From Low Risk to High Risk
You already know that learner-to-learner interactions – paired, small groups, or class discussions about content – significantly increase long-term memory of the information being discussed. But the problem most trainers face is how to begin that kind of interaction when learners don’t yet know each other and don’t feel psychologically safe with each other yet.
A feeling of psychological safety is crucial to effective learning. Safety means being able to make mistakes without being put down, to ask questions without being ridiculed, and to state opinions without being judged. In other words, learners feel accepted and respected by you and the other class members.
The most powerful way to create a feeling of safety among learners is to begin with low risk activities first. Low risk activities are those that are easy, quick, and that do not require learners to speak in front of the whole group. High risk activities do the opposite: they usually require individual learners to speak to the whole class, either because the instructor calls on individuals to answer questions or because the individual must make a content-related presentation in front of the class.
Here are three low risk activities that are short (1 – 3 minutes), easy to do, and that quickly create a feeling of psychological safety among learners:
Pair-Share: Learners turn to someone seated next to them, introduce themselves, and share one fact they know about the topic, something they want to learn about the topic, or something they want to be able to do with what they learn.

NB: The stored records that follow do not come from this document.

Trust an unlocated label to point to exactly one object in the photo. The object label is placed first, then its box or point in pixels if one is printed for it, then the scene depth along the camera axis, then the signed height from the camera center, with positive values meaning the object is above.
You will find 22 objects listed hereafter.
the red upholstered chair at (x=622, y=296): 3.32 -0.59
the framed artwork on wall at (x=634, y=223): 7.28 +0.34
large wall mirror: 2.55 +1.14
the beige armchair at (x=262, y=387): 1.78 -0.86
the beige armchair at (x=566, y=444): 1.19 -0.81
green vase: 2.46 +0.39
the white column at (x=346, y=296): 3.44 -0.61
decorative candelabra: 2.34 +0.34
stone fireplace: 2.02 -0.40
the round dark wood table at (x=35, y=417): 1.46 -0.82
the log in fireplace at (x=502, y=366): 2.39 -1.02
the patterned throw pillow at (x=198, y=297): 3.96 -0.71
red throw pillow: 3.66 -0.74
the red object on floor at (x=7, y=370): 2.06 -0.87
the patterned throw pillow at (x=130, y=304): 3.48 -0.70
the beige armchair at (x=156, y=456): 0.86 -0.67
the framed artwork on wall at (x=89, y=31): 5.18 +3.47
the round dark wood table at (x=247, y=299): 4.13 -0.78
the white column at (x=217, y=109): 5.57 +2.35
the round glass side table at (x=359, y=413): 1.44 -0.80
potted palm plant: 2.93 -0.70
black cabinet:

Think and Write: Learners think about the topic, then write a short summary of what they already know or what they have heard about the topic. They can also write their own personal learning goals or three questions they want answered during the training. If time allows, follow this activity with a Pair-Share: learners share what they have written with the person seated near them.
Standing Survey: Learners stand and gather facts about the topic from participants from other table groups. When they return to their own table group, they share the facts they’ve collected with their own table group members.